Ceremonies for the dead in France, England, Italy and Germany claimed that they lived in the camaraderie of the nation. This camaraderie also strengthened a democratic idea of a leadership of affinity: The officer was to demonstrate leadership and have charisma. When trench fighting became a fatalistic duty and all patriotism was muted at the end of the war, it was the myth that remained important: even after the war, and to people whose experiences should have taught them to know better. Perhaps the truest portrait of the war is Henri Barbusses’ novel “Under Fire.” Barbusse became a communist after the war, yet glorified the front line soldier. Camaraderie went together with ideas of equality (though in fact many of the volunteer second lieutenants were shot in the back by their own soldiers). The officer was good looking, clean, a natural leader, who created solidarity between himself and his men. As Barbusse wrote, it was not a class war, since a new class was born- that of the frontline soldiers. Both in Italy and Germany, ex-soldiers held strong democratic ideas; most Fascist (not Socialist) leaders had been frontline soldiers. The democratic idea of leadership entailed that the leader was only a little bit better and more virtuous than the rest, with “a touch of Christ about him.” The authoritarian leadership that was in actuality apart of wartime camaraderie was projected on the post-war world.

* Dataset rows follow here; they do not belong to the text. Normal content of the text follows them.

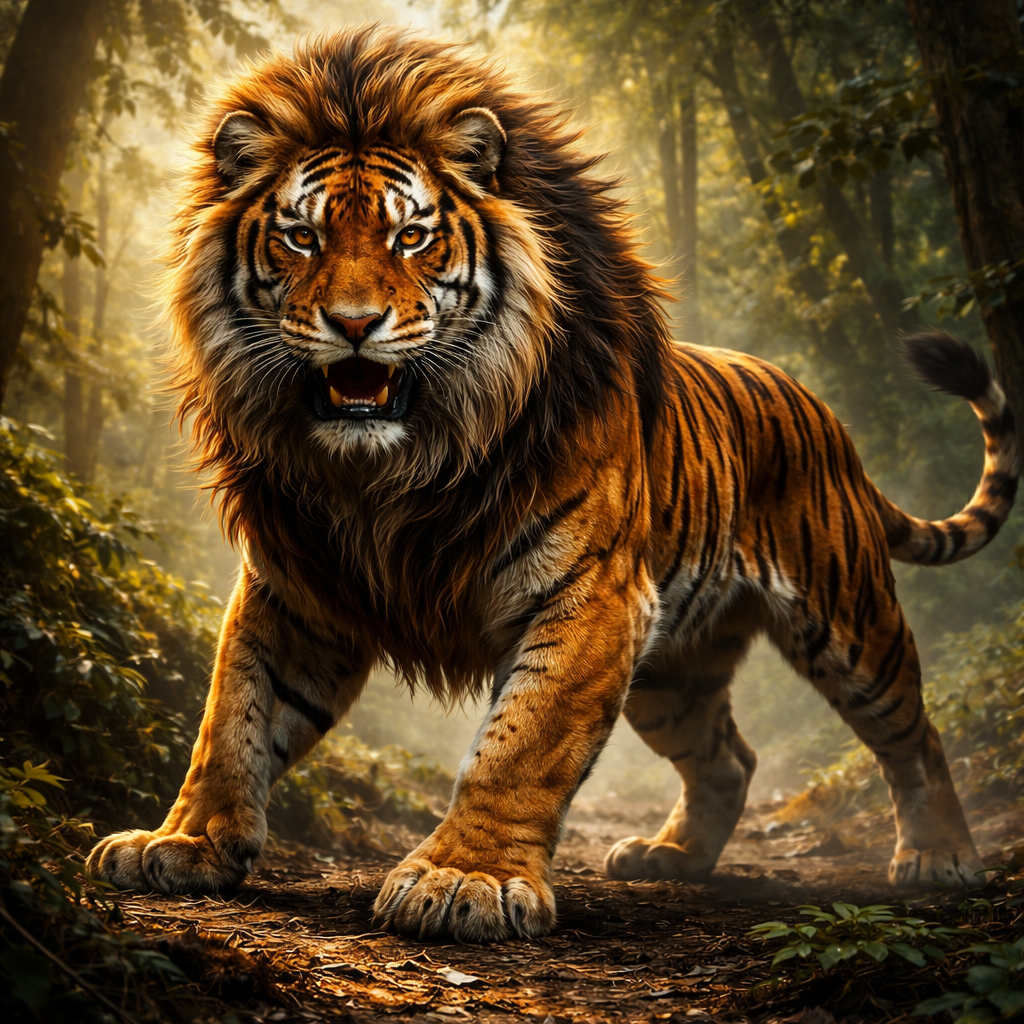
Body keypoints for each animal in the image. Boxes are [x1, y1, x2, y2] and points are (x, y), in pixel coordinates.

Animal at [86, 27, 1019, 943]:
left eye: (410, 238)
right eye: (303, 238)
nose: (353, 324)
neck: (385, 471)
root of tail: (820, 411)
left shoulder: (592, 597)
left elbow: (519, 745)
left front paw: (467, 879)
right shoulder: (296, 586)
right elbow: (231, 719)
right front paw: (182, 843)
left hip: (849, 620)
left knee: (915, 735)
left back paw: (940, 859)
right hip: (674, 675)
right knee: (729, 756)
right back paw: (671, 857)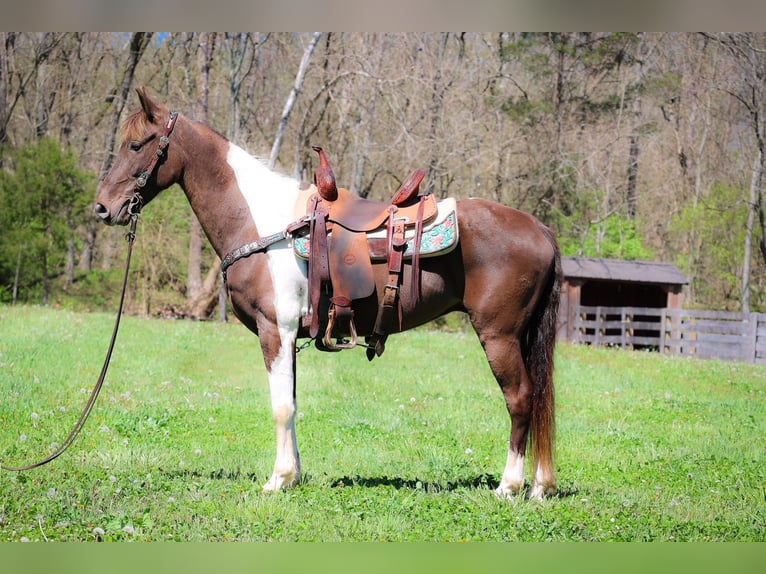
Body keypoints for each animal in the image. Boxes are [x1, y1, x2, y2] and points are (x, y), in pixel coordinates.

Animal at [94, 88, 564, 502]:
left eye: (136, 144)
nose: (101, 208)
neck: (264, 224)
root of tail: (540, 229)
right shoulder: (288, 338)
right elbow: (292, 402)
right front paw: (294, 475)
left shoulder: (276, 330)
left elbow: (281, 406)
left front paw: (277, 480)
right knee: (539, 399)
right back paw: (540, 487)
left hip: (499, 336)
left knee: (521, 399)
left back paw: (509, 486)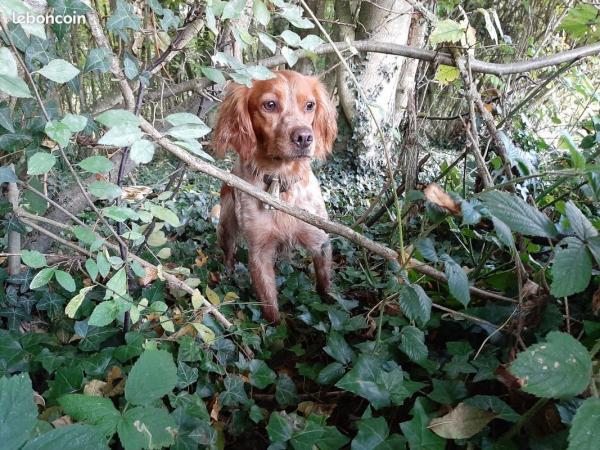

Much of our everyday vocabulary of camaraderie comes from the war. Otto Braun, son of the famous feminist Socialist Lily Braun, wrote in his “Memoir of One who Died Early” about a higher fate, countering the nervous age, with innocence, and male beauty. All of this had of course to be stripped of homoeroticism, because, as Rupert Brooke wrote, camaraderie was purer than love. Purity was the key. It was in such camaraderie of men that Fascism presented itself all over Europe.